## [What you should do]
Rewrite the lines of all the records below, switching "phylum" to "division" wherever it appears and leaving everything else unchanged. Leave the pictures out.

## [Supplied data]

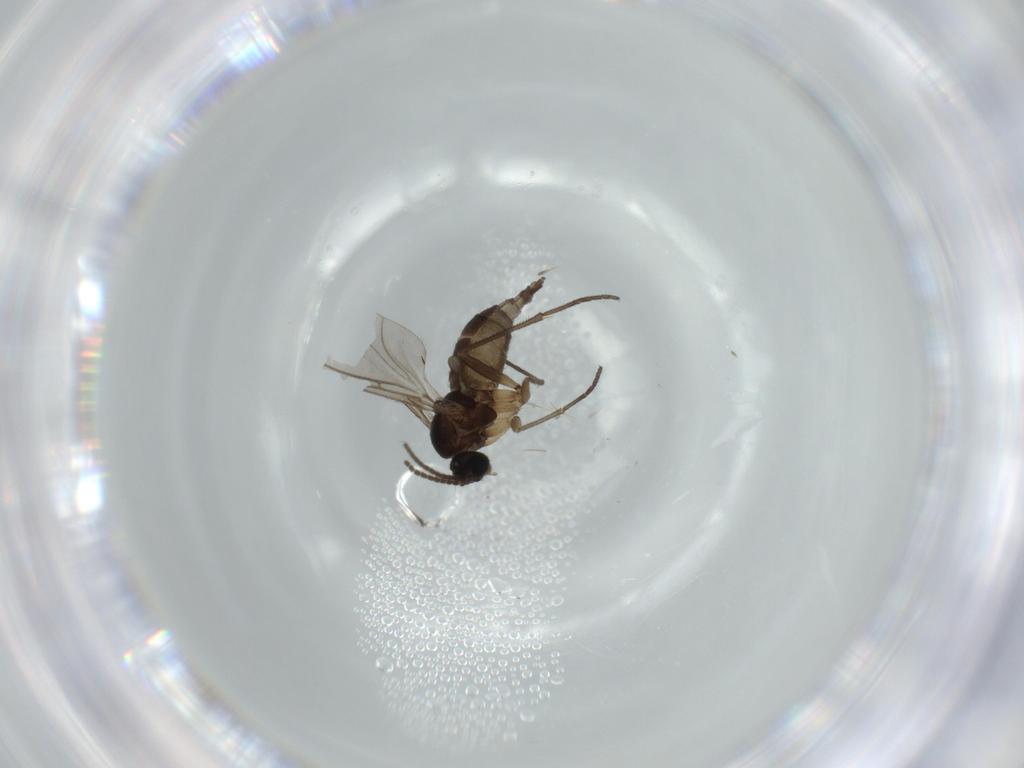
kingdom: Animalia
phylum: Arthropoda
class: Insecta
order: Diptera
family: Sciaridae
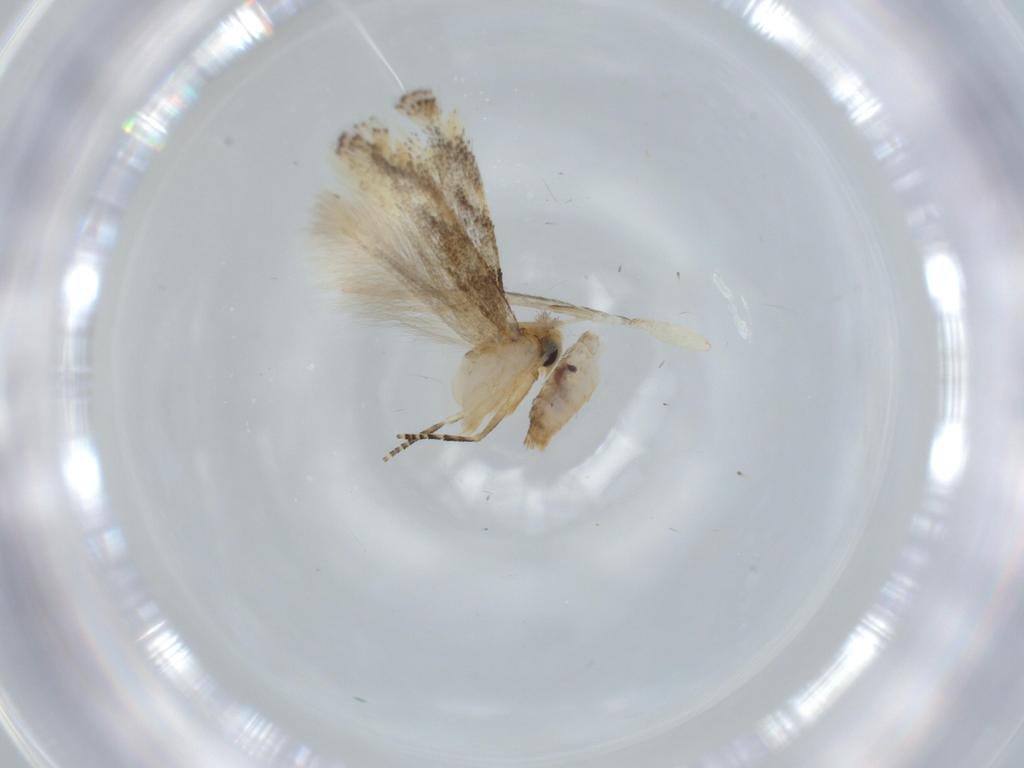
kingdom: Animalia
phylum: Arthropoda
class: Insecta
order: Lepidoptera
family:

## [Response for this exercise]
kingdom: Animalia
division: Arthropoda
class: Insecta
order: Diptera
family: Sciaridae
kingdom: Animalia
division: Arthropoda
class: Insecta
order: Lepidoptera
family:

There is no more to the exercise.